> [EXERCISE AIM] Repeat only the lines below from the one containing "To ensure safety, potency, and" through the one containing "near Jacksonville", inclusive, exactly as written.

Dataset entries
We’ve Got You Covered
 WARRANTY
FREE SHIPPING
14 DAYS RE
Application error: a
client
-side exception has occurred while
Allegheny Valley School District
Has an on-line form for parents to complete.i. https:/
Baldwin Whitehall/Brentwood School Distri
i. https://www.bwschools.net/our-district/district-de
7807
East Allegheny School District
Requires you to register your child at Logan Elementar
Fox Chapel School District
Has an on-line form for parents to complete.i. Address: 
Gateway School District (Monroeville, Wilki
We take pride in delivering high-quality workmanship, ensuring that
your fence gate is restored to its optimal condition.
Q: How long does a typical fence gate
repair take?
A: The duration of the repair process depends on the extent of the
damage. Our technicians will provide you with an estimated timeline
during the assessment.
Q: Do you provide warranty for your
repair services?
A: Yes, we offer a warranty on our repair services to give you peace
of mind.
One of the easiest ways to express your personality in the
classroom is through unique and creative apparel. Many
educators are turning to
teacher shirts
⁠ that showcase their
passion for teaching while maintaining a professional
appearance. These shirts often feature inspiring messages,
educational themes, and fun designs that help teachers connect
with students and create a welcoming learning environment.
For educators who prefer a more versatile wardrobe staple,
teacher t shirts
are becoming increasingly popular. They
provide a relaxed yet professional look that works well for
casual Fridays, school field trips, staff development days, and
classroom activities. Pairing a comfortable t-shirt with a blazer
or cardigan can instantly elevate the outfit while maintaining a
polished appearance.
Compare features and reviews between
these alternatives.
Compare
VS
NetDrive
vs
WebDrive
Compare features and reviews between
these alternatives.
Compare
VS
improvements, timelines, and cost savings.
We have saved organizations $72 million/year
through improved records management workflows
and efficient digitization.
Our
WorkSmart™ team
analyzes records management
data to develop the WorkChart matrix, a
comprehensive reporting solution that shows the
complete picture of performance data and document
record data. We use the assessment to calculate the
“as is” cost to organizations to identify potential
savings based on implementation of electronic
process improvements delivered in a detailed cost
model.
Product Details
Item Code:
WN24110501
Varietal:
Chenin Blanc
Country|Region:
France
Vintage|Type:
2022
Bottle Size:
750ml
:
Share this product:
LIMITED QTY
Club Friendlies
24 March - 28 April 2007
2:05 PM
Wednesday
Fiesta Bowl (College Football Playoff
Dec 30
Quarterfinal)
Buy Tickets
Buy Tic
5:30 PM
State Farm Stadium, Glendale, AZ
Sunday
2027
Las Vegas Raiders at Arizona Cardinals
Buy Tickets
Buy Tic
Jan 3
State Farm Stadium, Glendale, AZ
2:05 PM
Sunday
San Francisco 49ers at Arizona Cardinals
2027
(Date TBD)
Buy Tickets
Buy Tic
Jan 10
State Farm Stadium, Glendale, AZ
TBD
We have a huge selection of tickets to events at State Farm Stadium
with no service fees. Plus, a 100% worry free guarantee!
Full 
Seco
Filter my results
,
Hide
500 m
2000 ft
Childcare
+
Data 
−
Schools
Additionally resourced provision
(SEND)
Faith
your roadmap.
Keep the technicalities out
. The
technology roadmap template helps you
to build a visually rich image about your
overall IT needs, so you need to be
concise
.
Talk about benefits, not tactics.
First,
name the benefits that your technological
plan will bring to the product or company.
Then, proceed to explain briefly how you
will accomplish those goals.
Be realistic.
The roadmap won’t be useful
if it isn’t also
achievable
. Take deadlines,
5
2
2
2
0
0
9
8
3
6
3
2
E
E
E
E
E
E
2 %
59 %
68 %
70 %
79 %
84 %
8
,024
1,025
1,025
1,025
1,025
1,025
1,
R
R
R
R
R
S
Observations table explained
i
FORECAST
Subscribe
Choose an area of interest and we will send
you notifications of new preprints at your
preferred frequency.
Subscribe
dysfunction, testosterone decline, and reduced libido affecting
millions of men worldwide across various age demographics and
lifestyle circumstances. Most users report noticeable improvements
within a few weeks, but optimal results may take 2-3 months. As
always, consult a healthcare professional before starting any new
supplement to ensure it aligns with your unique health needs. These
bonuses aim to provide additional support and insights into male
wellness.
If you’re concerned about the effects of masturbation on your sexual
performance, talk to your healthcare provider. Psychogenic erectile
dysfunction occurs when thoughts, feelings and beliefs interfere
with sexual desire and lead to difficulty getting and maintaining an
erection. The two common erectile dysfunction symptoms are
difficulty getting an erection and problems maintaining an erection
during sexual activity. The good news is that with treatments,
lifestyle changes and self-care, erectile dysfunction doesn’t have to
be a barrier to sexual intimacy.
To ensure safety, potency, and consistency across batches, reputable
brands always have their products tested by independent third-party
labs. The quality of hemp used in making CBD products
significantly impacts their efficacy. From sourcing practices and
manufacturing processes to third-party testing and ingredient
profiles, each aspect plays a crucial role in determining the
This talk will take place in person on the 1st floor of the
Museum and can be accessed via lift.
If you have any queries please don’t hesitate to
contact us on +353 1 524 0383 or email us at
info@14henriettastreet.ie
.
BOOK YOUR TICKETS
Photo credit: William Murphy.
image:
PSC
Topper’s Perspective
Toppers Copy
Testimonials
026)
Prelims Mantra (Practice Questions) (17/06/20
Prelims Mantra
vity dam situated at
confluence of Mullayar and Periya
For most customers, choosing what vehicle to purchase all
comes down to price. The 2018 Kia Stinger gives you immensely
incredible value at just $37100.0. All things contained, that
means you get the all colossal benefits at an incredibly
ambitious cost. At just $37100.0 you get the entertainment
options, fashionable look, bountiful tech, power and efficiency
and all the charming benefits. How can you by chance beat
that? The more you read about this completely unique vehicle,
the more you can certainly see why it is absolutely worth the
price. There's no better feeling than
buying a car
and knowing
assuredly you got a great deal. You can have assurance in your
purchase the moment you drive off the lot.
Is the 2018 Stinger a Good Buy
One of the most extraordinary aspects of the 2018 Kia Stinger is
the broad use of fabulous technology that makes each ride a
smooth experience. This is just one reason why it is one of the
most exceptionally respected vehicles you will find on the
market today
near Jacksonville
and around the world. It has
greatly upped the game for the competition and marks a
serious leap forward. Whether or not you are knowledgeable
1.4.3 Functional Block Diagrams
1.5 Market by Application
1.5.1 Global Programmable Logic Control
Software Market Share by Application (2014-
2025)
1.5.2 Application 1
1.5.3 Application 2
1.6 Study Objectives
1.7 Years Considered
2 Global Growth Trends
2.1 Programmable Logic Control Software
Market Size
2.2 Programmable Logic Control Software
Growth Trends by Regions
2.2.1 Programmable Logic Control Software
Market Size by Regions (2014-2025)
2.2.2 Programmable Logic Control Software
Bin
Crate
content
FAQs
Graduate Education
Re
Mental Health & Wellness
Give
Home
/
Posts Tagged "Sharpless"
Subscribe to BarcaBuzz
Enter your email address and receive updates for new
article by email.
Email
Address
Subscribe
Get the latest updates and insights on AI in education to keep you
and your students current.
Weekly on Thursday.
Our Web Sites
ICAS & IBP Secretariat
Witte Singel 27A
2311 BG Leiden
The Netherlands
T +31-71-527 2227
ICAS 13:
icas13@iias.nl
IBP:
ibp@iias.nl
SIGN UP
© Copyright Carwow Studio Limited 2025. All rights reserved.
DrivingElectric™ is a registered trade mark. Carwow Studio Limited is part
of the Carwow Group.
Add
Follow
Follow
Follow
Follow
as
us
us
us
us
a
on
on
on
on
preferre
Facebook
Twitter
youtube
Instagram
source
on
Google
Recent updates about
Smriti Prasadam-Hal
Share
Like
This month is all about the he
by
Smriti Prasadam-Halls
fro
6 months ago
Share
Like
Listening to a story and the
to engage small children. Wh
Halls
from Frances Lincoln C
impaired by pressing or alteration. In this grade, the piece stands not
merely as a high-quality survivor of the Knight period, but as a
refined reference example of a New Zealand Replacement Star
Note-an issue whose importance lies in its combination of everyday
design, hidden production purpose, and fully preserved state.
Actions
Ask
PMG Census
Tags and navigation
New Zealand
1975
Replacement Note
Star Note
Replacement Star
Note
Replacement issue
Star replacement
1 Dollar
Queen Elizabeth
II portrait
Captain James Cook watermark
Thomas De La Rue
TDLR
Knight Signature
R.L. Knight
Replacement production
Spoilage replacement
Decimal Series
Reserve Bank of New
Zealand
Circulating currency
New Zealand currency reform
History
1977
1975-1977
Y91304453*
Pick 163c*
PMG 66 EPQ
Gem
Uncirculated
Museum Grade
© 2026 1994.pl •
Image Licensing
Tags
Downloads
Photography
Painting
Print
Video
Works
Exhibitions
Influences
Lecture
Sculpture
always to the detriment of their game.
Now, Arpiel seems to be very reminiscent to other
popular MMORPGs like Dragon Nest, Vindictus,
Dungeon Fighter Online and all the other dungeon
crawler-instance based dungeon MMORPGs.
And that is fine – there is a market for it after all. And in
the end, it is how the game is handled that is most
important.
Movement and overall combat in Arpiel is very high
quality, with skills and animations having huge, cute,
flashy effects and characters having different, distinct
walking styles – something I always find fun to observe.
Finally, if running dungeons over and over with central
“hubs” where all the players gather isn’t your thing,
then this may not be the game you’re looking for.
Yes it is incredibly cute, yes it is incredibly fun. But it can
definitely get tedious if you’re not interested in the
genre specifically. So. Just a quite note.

> [RESULT OF THE EXERCISE]
To ensure safety, potency, and consistency across batches, reputable
brands always have their products tested by independent third-party
labs. The quality of hemp used in making CBD products
significantly impacts their efficacy. From sourcing practices and
manufacturing processes to third-party testing and ingredient
profiles, each aspect plays a crucial role in determining the
This talk will take place in person on the 1st floor of the
Museum and can be accessed via lift.
If you have any queries please don’t hesitate to
contact us on +353 1 524 0383 or email us at
info@14henriettastreet.ie
.
BOOK YOUR TICKETS
Photo credit: William Murphy.
image:
PSC
Topper’s Perspective
Toppers Copy
Testimonials
026)
Prelims Mantra (Practice Questions) (17/06/20
Prelims Mantra
vity dam situated at
confluence of Mullayar and Periya
For most customers, choosing what vehicle to purchase all
comes down to price. The 2018 Kia Stinger gives you immensely
incredible value at just $37100.0. All things contained, that
means you get the all colossal benefits at an incredibly
ambitious cost. At just $37100.0 you get the entertainment
options, fashionable look, bountiful tech, power and efficiency
and all the charming benefits. How can you by chance beat
that? The more you read about this completely unique vehicle,
the more you can certainly see why it is absolutely worth the
price. There's no better feeling than
buying a car
and knowing
assuredly you got a great deal. You can have assurance in your
purchase the moment you drive off the lot.
Is the 2018 Stinger a Good Buy
One of the most extraordinary aspects of the 2018 Kia Stinger is
the broad use of fabulous technology that makes each ride a
smooth experience. This is just one reason why it is one of the
most exceptionally respected vehicles you will find on the
market today
near Jacksonville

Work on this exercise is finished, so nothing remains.